Drohnenpiloten liefern wertvolle Bilder
Auch die Drohnenpiloten der Feuerwehr Kirchheim sind angerückt. Sie liefern wertvolle Bilder aus der Luft, die die Feuerwehrleute an einem großen Bildschirm begutachten. Eine Temperatur von 510 Grad wird an einem Punkt des Gebäudes angezeigt. Einem der Helfer bereitet vor allem eine Ecke des Gebäudes Sorgen. Von dort aus könnten sich die Flammen schnell auf das benachbarte Gebäude ausbreiten.

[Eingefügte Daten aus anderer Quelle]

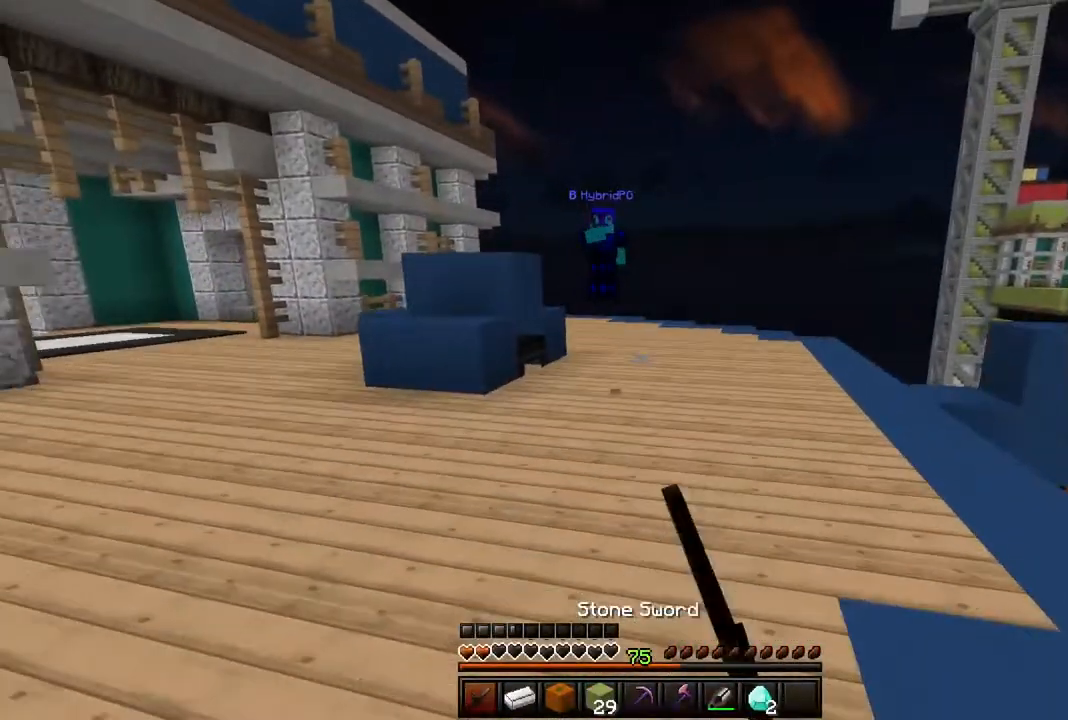
{"keys": ["a", "w"], "mouse": [], "events": [[217, "a", "down"]]}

Es ist klar, dass dieser Einsatz die gesamte Nacht dauern wird. Ab 2.30 Uhr werden einzelne Trupps unter Atemschutz in das Gebäude geschickt, um den Brand von innen zu bekämpfen. Bürgermeister Steffen Weigel ist ebenfalls zum Otto-Quartier gekommen. „Ein Anruf von der Feuerwehr hat es dieses Mal nicht gebraucht. Ich habe den Hubschrauber gehört. Als ich aus dem Fenster geschaut habe, habe ich schon den erleuchteten Himmel gesehen und bin gleich hin.“ Das Wichtigste sei, dass niemand verletzt worden ist, sagt Weigel.

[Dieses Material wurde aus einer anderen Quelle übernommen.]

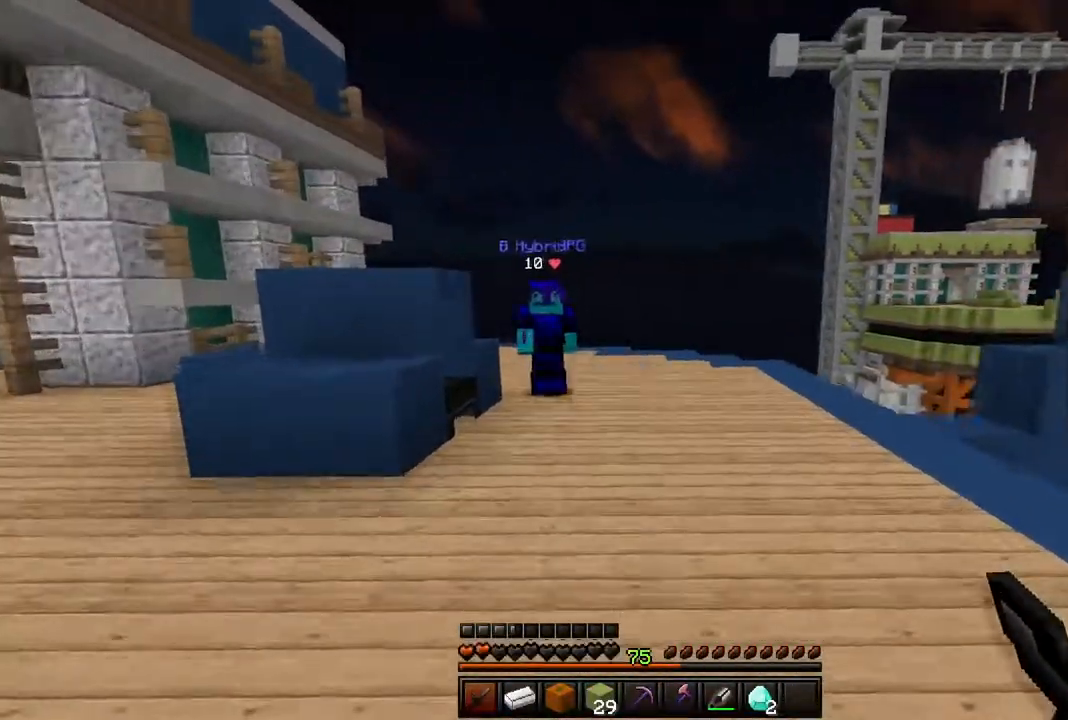
{"keys": ["a", "w"], "mouse": ["left"], "events": [[450, "mouse_left", "down"]]}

Doch auch die Sorge um die umliegenden denkmalgeschützten Gebäude ist groß. „Besonders beim Spinnerei-Hochbau“, so der Rathauschef. Doch die Feuerwehr kann ein Übergreifen des Feuers verhindern. Bis zum Dienstagmorgen dauern die Löscharbeiten. Gegen 9 Uhr steigen nur noch wenige Rauchschwaden aus der Brandruine auf. Löschschaum auf den Dachziegeln des alten Gebäudes wirkt fast wie Schnee. Einige wenige Feuerwehrangehörige sind noch vor Ort, um die Brandwache zu übernehmen. „Es gibt noch vereinzelte Glutnester, die immer wieder gelöscht werden“, sagt einer der Helfer. Der Blick durch eine Tür der Industriehalle lässt erahnen, wie das Feuer gewütet haben muss. Teile des Daches sind heruntergestürzt, verkohlte Holzbalken liegen herum. Das ganze Ausmaß der Zerstörung wird aber erst von oben sichtbar. Von dem Dach des stillgelegten Gebäudekomplexes ist kaum noch etwas übrig. Die Polizei geht von einem Schaden in Millionenhöhe aus. Die Kriminalpolizei hat die Ermittlungen zur Brandursache aufgenommen.
Mehrere Brände innerhalb weniger Wochen
Für die Wendlinger Feuerwehrleute war es der dritte Einsatz auf dem Otto-Areal innerhalb kürzester Zeit. Im November sei man zweimal zu kleineren Bränden ausgerückt, sagt Einsatzleiter Gau. Die habe man schnell im Griff gehabt. Zu den Brandursachen könne man nichts sagen. Auch Bürgermeister Weigel wurde über die auffällig häufigen Einsätze auf dem Areal informiert: „Die Feuerwehrleute haben mir mitgeteilt, dass sie sich Sorgen machen, angesichts der Einsätze“, so Weigel. Es sei schwierig, zu kontrollieren, was auf dem großen Gelände passiert. „Zumal es sich um Privatgelände handelt“, sagt der Bürgermeister.